Sanyal AJ, Newsome PN, Kliers I, et al. Phase 3 Trial of Semaglutide in Metabolic Dysfunction-Associated Steatohepatitis. New England Journal of Medicine 2025;392(17):1607–1619. DOI: 10.1056/NEJMoa2413258
MASLD is one of the most common chronic conditions in the UK — and one of the most under-recognised. Most people with it feel nothing. Their liver is accumulating fat, and potentially progressing through inflammation to scarring, while they go about their daily lives entirely unaware.
The encouraging truth is that early MASLD is highly responsive to lifestyle change. A 5–10% reduction in body weight, a shift toward a Mediterranean dietary pattern, regular physical activity, and reduced sugar and processed food intake can reduce liver fat, dampen inflammation, and reverse early fibrosis. These are not small effects. They are among the most powerful interventions in hepatology.
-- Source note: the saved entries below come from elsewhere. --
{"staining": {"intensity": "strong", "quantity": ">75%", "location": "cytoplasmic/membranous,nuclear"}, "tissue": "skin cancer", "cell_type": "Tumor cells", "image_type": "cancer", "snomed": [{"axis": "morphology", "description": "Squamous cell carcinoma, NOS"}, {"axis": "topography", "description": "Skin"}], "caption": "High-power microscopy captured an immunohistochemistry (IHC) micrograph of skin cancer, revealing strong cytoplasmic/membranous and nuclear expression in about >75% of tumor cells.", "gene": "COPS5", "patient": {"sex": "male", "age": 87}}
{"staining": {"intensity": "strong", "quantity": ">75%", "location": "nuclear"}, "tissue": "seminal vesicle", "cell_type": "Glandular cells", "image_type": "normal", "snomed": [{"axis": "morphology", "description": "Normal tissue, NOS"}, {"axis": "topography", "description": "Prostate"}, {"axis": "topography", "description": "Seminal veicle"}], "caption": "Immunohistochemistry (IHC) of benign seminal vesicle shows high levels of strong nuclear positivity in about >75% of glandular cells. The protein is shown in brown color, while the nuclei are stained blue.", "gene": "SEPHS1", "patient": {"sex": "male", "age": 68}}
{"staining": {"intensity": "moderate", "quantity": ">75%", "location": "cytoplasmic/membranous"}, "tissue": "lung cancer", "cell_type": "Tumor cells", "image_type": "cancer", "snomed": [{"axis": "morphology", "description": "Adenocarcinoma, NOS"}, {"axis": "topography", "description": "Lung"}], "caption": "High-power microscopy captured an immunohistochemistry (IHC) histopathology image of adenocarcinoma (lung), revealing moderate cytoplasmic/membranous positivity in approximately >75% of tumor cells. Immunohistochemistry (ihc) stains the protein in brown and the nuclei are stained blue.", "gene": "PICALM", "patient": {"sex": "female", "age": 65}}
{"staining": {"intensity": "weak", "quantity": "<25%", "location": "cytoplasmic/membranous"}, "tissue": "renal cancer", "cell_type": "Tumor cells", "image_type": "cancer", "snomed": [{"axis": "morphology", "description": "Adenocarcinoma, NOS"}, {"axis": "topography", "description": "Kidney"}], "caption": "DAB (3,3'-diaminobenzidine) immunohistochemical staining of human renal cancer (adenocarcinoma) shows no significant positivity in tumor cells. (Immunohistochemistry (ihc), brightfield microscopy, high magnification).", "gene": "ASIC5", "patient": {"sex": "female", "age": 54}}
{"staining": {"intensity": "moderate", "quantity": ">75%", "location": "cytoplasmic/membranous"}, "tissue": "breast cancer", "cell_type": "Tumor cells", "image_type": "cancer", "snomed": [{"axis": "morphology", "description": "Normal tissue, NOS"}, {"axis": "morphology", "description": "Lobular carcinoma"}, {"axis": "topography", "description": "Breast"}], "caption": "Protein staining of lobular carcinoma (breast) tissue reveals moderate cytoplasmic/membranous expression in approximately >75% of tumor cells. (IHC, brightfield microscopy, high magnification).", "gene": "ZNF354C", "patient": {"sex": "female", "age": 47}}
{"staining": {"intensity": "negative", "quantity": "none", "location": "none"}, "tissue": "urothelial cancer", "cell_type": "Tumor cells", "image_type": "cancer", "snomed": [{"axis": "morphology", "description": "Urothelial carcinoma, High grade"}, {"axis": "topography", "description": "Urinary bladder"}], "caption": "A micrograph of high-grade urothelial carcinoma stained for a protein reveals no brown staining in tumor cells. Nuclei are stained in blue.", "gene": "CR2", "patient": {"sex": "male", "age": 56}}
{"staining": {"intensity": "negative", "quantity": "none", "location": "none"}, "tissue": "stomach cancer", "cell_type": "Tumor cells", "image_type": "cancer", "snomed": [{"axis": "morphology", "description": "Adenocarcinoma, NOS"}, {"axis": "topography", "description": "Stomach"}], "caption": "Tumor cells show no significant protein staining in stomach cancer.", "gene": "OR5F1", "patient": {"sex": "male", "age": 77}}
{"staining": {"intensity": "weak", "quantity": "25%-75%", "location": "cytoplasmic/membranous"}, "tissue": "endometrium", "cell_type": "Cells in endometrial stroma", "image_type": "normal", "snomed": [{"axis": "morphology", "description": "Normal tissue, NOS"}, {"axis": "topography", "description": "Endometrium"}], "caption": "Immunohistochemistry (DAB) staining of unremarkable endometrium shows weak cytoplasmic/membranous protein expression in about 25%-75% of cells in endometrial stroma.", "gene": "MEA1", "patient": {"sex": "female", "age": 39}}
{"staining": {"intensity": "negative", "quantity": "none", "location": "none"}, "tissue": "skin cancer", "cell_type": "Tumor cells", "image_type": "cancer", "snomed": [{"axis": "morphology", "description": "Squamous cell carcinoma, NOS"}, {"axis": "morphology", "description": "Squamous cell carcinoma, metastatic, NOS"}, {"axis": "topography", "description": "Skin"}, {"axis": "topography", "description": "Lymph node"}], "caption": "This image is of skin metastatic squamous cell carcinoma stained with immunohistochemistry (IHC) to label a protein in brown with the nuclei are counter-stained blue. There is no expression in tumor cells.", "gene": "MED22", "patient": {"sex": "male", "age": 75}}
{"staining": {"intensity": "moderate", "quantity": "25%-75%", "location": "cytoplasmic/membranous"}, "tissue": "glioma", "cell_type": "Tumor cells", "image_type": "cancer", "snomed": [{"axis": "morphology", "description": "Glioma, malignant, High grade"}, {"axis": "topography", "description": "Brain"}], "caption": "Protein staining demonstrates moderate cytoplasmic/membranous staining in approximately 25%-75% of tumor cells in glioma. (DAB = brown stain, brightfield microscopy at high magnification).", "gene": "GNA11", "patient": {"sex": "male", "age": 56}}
If you have known risk factors — obesity, type 2 diabetes, metabolic syndrome, or a routine blood test showing elevated liver enzymes — raising fatty liver disease with your GP is worth doing. Early identification changes outcomes. And the conversation is worth having.
This article is health education, not medical advice. It is intended to help you understand MASLD and the evidence around it — not to replace clinical advice from your own doctor. If you are concerned about your liver health or any of the risk factors discussed here, that is a conversation for you to have with your GP or healthcare professional.